Ovviamente, una delle condizioni necessarie per favorire lo sviluppo è quello di avere una pubblica amministrazione più forte e rinnovata. Le risorse che arriveranno avranno bisogno di competenze pubbliche per trasformarsi in progetti e in realizzazioni. Questo è primo investimento da fare.

Perché, allora, il concorso per le assunzioni al Sud ha avuto l’esito che conosciamo?

Quel concorso è stato definito dalla ultima Legge di bilancio. Erano richieste competenze elevate, ma si offrivano posti a tempo determinato e con stipendi non adeguati alle professionalità richieste. Il punto è questo, si deve scommettere davvero sulla pubblica amministrazione: allora da un lato occorre investire su giovani da far crescere, dall’altro professionalità e competenze vanno valorizzate, fuori dalla logica della precarietà, con salari adeguati.

Nei prossimi anni arriveranno in Italia oltre 200 miliardi, i primi 20 nelle prossime settimane. Quando ci sono i soldi la criminalità organizzata rialza la testa. Sono arrivate grida d'allarme sia dalla ministra dell’Interno che dal procuratore nazionale antimafia. Cosa fare affinché i soldi europei non diventino foraggio per la criminalità?

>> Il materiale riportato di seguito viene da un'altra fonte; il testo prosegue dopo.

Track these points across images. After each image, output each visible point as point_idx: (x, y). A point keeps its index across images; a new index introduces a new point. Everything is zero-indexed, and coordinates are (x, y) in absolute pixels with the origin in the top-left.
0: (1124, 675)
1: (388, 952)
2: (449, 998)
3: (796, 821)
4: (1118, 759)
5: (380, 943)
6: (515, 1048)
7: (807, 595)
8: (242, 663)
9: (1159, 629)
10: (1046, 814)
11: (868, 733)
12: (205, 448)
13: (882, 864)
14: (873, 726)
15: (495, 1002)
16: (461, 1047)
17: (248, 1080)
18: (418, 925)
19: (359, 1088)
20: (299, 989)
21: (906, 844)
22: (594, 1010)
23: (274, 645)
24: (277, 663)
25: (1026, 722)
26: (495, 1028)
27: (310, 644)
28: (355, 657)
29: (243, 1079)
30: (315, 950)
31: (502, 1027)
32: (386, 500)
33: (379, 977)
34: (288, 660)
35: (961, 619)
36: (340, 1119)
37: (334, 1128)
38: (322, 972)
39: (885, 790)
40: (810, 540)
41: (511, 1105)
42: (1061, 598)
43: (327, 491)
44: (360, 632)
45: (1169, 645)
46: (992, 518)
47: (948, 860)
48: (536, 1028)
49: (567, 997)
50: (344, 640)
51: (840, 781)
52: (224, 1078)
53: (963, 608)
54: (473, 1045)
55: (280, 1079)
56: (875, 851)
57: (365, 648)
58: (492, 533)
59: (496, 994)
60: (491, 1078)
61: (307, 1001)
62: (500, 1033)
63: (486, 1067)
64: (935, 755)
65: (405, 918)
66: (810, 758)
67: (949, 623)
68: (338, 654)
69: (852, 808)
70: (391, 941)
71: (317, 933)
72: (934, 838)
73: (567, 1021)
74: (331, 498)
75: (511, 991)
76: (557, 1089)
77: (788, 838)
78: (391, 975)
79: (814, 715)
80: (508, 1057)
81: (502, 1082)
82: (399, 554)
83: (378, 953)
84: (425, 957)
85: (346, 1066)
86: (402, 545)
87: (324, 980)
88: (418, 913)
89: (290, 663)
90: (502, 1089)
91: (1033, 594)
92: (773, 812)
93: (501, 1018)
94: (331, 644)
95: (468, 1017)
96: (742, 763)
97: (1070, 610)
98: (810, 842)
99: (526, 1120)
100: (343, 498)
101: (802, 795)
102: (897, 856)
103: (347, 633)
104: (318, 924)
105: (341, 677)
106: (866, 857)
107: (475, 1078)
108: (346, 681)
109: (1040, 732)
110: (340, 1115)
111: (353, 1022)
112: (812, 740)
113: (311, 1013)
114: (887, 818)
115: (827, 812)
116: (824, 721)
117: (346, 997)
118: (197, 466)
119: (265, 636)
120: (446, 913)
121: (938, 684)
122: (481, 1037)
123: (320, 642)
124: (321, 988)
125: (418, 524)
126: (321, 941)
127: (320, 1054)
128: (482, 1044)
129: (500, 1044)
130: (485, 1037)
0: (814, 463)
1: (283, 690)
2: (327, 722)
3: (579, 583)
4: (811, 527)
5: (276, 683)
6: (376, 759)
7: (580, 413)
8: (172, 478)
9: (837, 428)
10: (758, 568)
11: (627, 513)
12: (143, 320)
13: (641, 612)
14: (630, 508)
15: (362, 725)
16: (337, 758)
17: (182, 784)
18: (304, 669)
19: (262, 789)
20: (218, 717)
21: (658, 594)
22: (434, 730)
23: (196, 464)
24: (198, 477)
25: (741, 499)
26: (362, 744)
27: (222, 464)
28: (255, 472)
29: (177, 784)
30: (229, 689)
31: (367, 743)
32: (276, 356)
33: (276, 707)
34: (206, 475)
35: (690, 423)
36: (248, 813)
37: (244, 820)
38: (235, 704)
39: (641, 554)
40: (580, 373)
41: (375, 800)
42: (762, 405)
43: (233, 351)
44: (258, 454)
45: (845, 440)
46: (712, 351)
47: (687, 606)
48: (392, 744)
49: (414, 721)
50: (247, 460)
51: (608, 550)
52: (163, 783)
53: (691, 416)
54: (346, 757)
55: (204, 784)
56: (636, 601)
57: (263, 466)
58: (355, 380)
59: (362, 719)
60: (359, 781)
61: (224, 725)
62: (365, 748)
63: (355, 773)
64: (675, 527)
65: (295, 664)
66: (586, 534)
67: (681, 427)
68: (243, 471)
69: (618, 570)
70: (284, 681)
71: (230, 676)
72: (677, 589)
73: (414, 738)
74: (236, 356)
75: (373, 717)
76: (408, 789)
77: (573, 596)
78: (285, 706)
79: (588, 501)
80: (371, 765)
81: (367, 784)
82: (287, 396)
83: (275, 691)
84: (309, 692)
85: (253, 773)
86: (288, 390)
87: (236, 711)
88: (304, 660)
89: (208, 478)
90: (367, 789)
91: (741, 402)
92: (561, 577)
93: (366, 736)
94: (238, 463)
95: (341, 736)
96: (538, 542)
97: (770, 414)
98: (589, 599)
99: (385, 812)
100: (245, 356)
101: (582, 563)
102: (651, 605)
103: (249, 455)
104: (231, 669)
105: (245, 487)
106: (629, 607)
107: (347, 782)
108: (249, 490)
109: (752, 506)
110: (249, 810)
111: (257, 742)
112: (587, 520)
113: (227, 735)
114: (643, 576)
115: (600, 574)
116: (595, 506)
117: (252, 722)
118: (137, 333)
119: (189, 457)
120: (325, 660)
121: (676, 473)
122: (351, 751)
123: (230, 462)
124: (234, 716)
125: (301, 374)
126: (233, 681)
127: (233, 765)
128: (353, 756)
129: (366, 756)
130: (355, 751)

In parte, diciamo, le risposte sono quelle che abbiamo dato prima: processi decisionali partecipati e trasparenti, qualità della pubblica amministrazione. Poi occorre potenziare la rete dei controlli sull’utilizzo delle risorse. Da questo punto di vista il tema della semplificazione è strategico. Ma se da un lato abbiamo urgenza di utilizzare le risorse per la ripresa rapida del nostro sistema economico e produttivo, dall’altro non possiamo, soprattutto in questa fase, allentare l’attenzione su come e chi le utilizza. La semplificazione, quindi, non può essere uno strumento che allenta quel sistema di controllo, di verifiche. Al contrario, deve essere uno strumento che, sburocratizzando una serie di processi, favorisce invece il controllo e la capacità di determinare procedure. Da questo punto di vista il tema degli appalti è centrale.

Un appalto pubblico assegnato col criterio del massimo ribasso, ad esempio, significa favorire chi lucra sul costo del lavoro, ma anche sul costo dei materiali. È stato uno degli elementi che nel tempo ha stratificato corruzione, illeicità e infiltrazione della criminalità organizzata. Attraverso gli appalti, quindi si può determinare anche il contrasto all’illegalità e allo sfruttamento del lavoro. E quando parlo di appalti e di Durc per congruità non penso solo al settore delle costruzioni, ma anche a quello dei servizi. Oltre a questo vanno potenziati tutti gli strumenti di controllo dall’Anac agli ispettorati del lavoro. Anche la digitalizzazione dei processi e la messa in rete delle banche dati sono strumenti utilissimi al contrasto di fenomeni di illegalità.

In una battuta la considerazione finale che ti chiedo è questa: la bilancia personale di Giuseppe Massafra, nel leggere il Pnnr dove pende?

 

 

 

Sono inguaribilmente ottimista, penso che abbiamo uno strumento che può determinare quel cambiamento di direzione necessario al Paese. Però per essere davvero questo, il Pnrr deve essere uno strumento “partecipato”. C’è la necessità di un confronto strutturato che metta tutti nelle condizioni di fare le proprie proposte, di esercitare il proprio ruolo. Noi ci stiamo spendendo tanto perché questo avvenga: sosteremmo la necessità di confronto e di partecipazione con la mobilitazione, consapevoli della responsabilità che, come organizzazione sindacale, abbiamo di fronte al Paese.